*Task goal*
Which of the lines below mention the word "prawda"? Pull each one out.

*Material for this exercise*
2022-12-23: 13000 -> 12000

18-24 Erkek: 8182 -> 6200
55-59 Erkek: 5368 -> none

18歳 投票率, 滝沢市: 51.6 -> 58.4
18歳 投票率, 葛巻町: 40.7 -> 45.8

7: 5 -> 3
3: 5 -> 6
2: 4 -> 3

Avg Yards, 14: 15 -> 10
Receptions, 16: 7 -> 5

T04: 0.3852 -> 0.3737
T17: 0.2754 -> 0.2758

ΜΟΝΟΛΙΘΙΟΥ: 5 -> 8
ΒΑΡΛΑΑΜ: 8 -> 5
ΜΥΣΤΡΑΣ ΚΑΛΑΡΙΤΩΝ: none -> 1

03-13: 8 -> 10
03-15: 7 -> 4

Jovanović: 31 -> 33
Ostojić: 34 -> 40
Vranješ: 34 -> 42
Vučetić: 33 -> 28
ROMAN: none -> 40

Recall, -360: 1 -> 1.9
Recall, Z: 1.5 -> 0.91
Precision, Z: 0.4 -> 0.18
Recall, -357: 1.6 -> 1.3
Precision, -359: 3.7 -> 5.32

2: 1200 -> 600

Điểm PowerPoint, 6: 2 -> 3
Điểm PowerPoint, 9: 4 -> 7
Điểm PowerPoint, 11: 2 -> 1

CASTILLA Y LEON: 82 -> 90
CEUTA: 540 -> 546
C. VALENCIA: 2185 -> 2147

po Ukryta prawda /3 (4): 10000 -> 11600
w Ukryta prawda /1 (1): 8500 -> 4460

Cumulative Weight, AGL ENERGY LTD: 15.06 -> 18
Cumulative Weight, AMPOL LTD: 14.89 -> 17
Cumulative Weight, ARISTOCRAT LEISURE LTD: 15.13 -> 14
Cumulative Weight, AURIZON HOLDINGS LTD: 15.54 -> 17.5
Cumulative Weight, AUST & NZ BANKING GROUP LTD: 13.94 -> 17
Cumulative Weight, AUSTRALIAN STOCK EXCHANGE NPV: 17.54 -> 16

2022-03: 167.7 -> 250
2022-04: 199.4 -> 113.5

*Output of the exercise*
po Ukryta prawda /3 (4): 10000 -> 11600
w Ukryta prawda /1 (1): 8500 -> 4460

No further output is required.